▶ **Fragmento seleccionado**
####
Mis hijos viven en Brasil hace muchos años, y cada año, alrededor de esa fecha he viajado para compartir el cumpleaños de uno de ellos junto con el mío (un día de diferencia). Así que cada 9 de julio es además el día del encuentro, del brindis, del abrazo porque cumplimos (como la patria) un año más.

Ese año, fue distinto: tuve la fortuna de poder compartir el viaje con mi bisnieto. Sí, así suena fuerte, porque un bisnieto es el hijo de una nieta y nieto de una hija, por lo que sumando años cualquiera se puede dar cuenta de las decenas que cargo sobre mis rodillas (lo de la espalda es puro romanticismo).

Se armó un interesante alboroto familiar cuando se tomó la decisión: es muy chico (no tanto) es muy lejos (no tanto) y así se desgranaban las opiniones con la intención de ponerle a la aventura un sabor mucho más atractivo, eran alertas que jugaban como fuegos artificiales. Por todas esas razones, subir al avión desde Neuquén, provocó en nosotros una conmoción un poco exagerada. Pero vino bien: la espera en el aeroparque en Buenos Aires nos encontró a ambos más "cancheros". Horas de resistencia para abordar el vuelo a San Pablo y una catarata de hamburguesas, turrones y golosinas que iban deteriorando anticipadamente los recursos previstos para la estada en el país del samba.

La gente iba y venía, consultaba, dormía en los asientos, arrastraba bultos y valijas y todo era un motor en marcha hacia lo desconocido que mi bisnieto gozaba mientras masticaba con entusiasmo todo lo que podía.

Estaba sentada custodiando las valijas cuando sonó el celular. Una voz grave, muy grave, y con lentitud, me dijo:" hola Hilda, te habla Juan Falú", la sorpresa me animó a responder rápidamente: "qué sorpresa y alegría Juan!". Silencio… y con la voz quebrada me dijo: "tengo la peor noticia, falleció Jorge Marziali, anoche en Cuba".

Todo lo que ocurrió después se atropella en el recuerdo: el viaje fue el camino que imaginé, final, con Jorge.
####
▶ **Extractos de datos**

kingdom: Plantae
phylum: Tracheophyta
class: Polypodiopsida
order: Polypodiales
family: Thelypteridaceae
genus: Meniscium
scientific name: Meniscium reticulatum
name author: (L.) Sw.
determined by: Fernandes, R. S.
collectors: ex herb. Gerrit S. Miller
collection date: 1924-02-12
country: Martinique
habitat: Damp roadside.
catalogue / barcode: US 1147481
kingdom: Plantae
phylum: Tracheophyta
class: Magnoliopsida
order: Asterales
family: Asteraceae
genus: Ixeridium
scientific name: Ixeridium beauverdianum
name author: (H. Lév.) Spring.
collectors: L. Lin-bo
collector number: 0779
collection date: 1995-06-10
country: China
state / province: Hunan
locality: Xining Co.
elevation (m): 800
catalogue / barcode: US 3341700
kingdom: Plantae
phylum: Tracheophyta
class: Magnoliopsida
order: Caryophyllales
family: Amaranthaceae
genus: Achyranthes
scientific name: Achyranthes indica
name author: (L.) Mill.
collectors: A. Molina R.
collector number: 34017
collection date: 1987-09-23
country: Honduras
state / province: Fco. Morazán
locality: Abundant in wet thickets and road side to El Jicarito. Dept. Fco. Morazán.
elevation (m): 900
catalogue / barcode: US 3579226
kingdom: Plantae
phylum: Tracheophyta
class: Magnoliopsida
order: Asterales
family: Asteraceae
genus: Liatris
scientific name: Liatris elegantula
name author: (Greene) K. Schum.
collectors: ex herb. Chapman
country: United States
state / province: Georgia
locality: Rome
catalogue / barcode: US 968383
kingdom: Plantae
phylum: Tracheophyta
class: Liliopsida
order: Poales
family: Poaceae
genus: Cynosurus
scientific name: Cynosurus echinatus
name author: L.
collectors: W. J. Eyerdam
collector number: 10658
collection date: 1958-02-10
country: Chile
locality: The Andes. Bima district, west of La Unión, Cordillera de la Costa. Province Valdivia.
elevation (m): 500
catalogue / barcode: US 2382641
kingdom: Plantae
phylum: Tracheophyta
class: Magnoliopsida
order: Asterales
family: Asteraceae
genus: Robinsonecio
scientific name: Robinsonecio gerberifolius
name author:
####
▶ **Trabajo requerido**
**A)** Responda estas preguntas con lo que dice el fragmento seleccionado:
(i) ¿Desde qué ciudad subieron al avión?
(ii) ¿Quién llamó al celular durante la espera?
(iii) ¿Dónde falleció Jorge Marziali?
**B)** Indique si cada afirmación concuerda con el fragmento seleccionado. Conteste sí o no y cite las palabras del texto que lo deciden.
(i) Los dos cumpleaños que se festejan juntos están separados por un día.
(ii) Los hijos viven en Brasil desde hace poco tiempo.
(iii) Durante la espera en el aeropuerto, el bisnieto no comió nada.

▶ **Respuestas de actividades**
**A)**
(i) Desde Neuquén.
(ii) Juan Falú.
(iii) En Cuba.

**B)**
(i) Sí: «(un día de diferencia)».
(ii) No: «Mis hijos viven en Brasil hace muchos años».
(iii) No: «mientras masticaba con entusiasmo todo lo que podía».